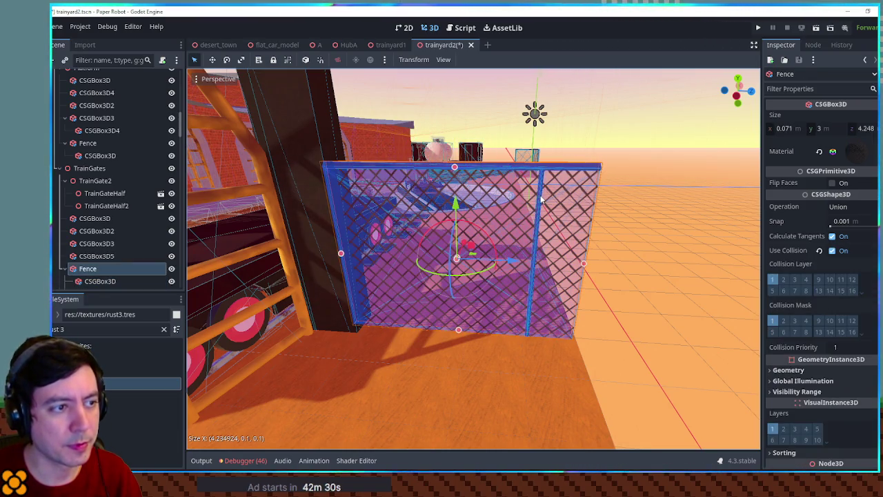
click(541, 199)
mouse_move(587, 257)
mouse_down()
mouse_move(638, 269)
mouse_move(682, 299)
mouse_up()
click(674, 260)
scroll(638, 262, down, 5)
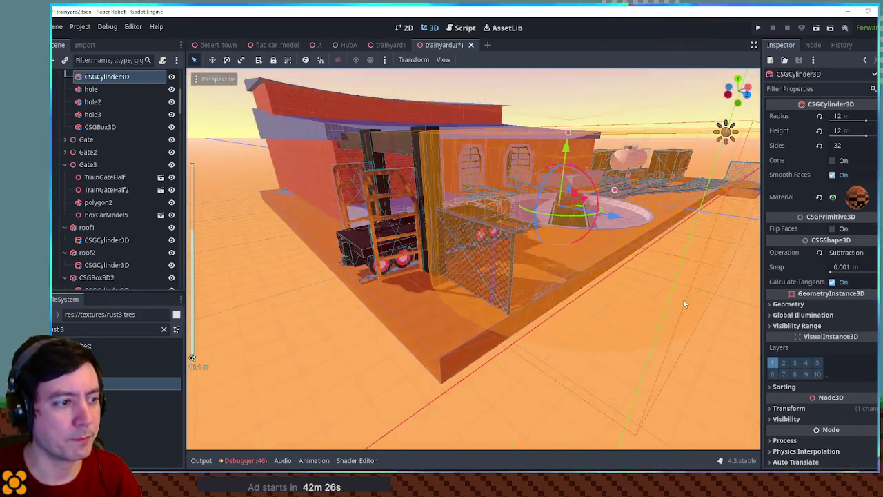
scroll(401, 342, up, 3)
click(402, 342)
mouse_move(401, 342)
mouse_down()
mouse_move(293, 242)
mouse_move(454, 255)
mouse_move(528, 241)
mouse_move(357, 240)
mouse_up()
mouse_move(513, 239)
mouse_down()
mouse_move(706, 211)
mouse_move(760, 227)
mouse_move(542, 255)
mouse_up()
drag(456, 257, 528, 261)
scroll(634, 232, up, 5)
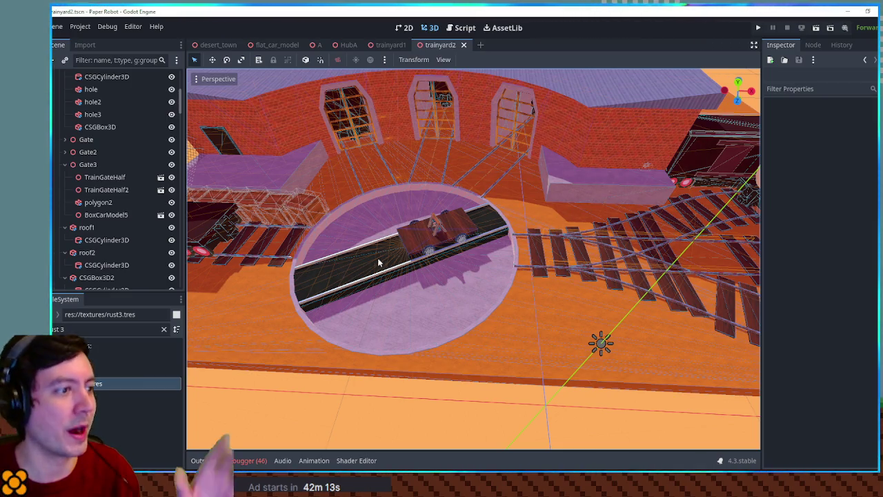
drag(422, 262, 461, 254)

...

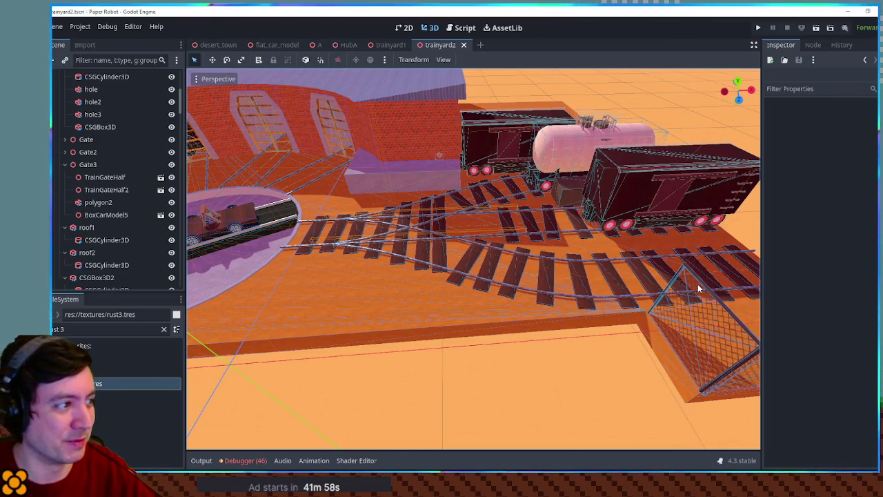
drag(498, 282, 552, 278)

_DESCRIPTION OF THE TASK_
For each line above that contains the word "drag", give the line as it is written.

_THE ANSWER_
drag(456, 257, 528, 261)
drag(422, 262, 461, 254)
drag(498, 282, 552, 278)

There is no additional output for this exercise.